CA 8 AD Ovid publishes his canonical account of the myth of the wax-winged Icarus, spurring generations of like-minded dare devils to fall to their deaths.

3RD CENTURY To ensure that the builder of one of his beloved towers would never replicate his work elsewhere, the Persian king Shapur I orders the architect to construct the tower’s roof without providing any means for his own descent. “The architect, in no position to reject the offer, requested only that he have enough wood to build a shack to protect himself form vultures,” writes Michael Abrams, author of the definitive history Birdmen, Batmen, and Skyflyers. “Once the tower was compete, the architect hewed himself a pair of wings with the wood and, with a little help from a strong wind, flew to his escape.”
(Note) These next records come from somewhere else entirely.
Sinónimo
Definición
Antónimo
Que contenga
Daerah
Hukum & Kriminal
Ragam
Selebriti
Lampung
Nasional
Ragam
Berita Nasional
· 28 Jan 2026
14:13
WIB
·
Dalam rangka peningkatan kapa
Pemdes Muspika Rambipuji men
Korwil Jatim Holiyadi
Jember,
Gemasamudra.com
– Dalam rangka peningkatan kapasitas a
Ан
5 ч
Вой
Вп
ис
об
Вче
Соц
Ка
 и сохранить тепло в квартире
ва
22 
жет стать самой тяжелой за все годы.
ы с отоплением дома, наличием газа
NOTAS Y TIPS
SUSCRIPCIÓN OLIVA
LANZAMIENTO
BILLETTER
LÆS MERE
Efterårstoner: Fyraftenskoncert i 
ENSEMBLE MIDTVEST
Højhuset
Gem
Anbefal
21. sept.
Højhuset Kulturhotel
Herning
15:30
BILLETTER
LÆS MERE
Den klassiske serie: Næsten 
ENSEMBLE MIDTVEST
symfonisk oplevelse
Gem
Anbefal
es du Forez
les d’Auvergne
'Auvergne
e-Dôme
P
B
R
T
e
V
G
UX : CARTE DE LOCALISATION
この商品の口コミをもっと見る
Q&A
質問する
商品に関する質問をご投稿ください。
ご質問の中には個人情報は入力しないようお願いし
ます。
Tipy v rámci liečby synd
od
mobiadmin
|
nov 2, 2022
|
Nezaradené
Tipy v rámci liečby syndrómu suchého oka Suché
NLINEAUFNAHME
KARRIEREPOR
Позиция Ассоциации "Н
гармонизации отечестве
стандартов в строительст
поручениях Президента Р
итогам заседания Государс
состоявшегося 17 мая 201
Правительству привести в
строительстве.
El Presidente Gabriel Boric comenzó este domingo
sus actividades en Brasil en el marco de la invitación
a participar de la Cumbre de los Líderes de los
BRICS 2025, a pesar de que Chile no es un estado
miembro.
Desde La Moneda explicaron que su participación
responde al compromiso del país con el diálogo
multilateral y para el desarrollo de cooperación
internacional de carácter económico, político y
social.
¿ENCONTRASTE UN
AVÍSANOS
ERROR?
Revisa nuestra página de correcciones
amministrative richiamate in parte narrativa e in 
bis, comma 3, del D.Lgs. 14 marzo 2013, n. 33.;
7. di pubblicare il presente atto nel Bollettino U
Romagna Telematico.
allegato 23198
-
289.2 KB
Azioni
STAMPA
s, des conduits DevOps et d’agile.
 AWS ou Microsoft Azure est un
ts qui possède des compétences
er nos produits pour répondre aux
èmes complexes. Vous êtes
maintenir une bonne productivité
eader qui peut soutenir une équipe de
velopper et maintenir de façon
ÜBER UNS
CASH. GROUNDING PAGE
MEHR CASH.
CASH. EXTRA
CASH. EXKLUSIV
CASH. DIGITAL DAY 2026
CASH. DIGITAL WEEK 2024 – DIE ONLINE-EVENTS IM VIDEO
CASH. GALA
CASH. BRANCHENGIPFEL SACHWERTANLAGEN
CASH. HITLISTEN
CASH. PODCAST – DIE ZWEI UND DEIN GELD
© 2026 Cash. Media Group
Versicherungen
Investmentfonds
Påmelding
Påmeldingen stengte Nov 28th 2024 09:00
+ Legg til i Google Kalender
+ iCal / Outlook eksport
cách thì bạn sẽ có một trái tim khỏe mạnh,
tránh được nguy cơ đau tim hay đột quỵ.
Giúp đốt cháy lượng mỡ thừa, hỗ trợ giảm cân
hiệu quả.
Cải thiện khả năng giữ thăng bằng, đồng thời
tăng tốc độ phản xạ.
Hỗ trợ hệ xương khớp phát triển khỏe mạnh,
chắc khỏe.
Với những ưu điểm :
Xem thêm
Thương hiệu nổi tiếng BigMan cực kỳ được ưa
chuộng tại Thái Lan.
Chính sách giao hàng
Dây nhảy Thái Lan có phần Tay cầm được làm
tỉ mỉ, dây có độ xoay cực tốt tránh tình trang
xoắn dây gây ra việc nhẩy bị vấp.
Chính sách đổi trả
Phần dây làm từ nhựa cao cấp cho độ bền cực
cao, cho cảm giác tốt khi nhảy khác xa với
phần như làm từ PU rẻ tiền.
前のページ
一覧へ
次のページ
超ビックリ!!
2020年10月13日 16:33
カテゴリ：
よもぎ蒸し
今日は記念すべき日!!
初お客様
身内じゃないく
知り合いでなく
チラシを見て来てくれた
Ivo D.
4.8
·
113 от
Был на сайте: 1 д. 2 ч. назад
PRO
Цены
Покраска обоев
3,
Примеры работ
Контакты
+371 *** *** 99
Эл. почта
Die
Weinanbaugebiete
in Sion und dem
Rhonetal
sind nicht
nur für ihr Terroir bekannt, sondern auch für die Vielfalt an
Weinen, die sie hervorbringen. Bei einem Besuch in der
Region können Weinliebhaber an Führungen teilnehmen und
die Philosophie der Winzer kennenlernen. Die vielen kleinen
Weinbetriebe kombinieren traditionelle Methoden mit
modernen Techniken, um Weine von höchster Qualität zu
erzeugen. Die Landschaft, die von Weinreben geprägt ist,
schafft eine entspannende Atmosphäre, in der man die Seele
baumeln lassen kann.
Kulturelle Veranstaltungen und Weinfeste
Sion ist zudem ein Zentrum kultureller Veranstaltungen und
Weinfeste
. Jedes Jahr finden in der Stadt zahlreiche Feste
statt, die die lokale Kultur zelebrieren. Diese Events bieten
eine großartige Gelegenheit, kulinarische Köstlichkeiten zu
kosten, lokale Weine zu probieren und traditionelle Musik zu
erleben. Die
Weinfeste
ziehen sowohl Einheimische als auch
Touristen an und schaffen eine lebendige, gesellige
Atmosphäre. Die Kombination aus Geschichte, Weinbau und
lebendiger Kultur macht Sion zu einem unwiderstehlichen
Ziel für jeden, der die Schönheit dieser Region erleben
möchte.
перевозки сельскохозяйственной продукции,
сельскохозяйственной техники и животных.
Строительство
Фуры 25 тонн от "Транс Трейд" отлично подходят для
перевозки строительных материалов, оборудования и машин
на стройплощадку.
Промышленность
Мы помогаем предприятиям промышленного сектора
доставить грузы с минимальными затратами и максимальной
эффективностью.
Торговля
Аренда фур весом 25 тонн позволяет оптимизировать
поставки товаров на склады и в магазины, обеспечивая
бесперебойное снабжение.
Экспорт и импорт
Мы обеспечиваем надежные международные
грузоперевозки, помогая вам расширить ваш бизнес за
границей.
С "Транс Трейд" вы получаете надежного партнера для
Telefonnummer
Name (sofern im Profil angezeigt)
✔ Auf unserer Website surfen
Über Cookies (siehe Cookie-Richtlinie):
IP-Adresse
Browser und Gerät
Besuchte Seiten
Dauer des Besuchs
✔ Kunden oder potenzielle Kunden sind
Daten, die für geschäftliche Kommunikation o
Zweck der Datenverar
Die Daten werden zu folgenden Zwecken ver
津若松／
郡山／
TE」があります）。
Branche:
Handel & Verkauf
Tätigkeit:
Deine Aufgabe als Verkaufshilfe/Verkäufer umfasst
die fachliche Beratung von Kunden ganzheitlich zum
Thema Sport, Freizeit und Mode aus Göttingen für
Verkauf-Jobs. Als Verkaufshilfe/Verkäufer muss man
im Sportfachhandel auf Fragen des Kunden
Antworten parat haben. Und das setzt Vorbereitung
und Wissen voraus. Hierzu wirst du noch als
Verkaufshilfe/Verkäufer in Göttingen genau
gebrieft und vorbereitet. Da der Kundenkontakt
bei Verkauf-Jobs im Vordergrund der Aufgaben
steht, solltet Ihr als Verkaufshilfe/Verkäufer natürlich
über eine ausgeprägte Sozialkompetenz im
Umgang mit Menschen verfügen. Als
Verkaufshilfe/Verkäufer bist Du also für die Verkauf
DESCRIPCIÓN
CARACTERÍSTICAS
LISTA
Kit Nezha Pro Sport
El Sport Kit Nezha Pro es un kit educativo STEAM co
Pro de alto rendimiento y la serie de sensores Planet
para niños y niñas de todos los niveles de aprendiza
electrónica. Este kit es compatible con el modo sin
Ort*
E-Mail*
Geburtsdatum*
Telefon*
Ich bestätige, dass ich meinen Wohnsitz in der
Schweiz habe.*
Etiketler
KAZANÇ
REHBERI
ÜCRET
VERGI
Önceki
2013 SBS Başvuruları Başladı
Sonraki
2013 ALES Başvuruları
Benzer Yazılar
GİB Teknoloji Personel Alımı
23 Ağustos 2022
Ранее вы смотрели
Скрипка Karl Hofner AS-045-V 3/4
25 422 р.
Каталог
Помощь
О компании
6TH CENTURY In perhaps the earliest recorded attempt at human flight, the short-lived tyrannical Chinese emperor Kao Yang orders a group of condemned prisoners to attach bamboo wings to their backs and jump from the Tower of the Golden Phoenix. The emperor calls it a “liberation of living creatures.” In fact all the prisoners die upon striking the ground.

— MORE AT CABINET

1901 With a film camera trained on him, Austian tailor Franz Reichelt steps off the observation deck of the Eiffel Tower wearing a combination overcoat-parachute garment of his own design. He expects onlookers will measure the duration of his flight. Instead, they measure the depth of his crater.

1972 Croatian terrorist blow up a DC-9 jet 22, 216 feet above Czechoslovakia, killing all twenty-nine passengers and crew, save one, a twenty-two-year-old Serbian stewardess names Vesna Vulovic, who free-falls for over three minutes without a parachute, before colliding with the side of a snow-covered mountain. Miraculously, she survives.

2001 Between 8:46 am and 10:26 am on September 11th, at least two hundred people jump to their deaths from the north tower of the New York City’s World Trade Center. According to USA Today, which systematically studied videos of the horrific day, “For those who jumped, the fall lasted 10 seconds. They struck the ground at just less than 150 miles per hour—not fast enough to cause unconsciousness while falling, but fast enough to ensure instant death on impact. … They jumped alone, in pairs and in groups.”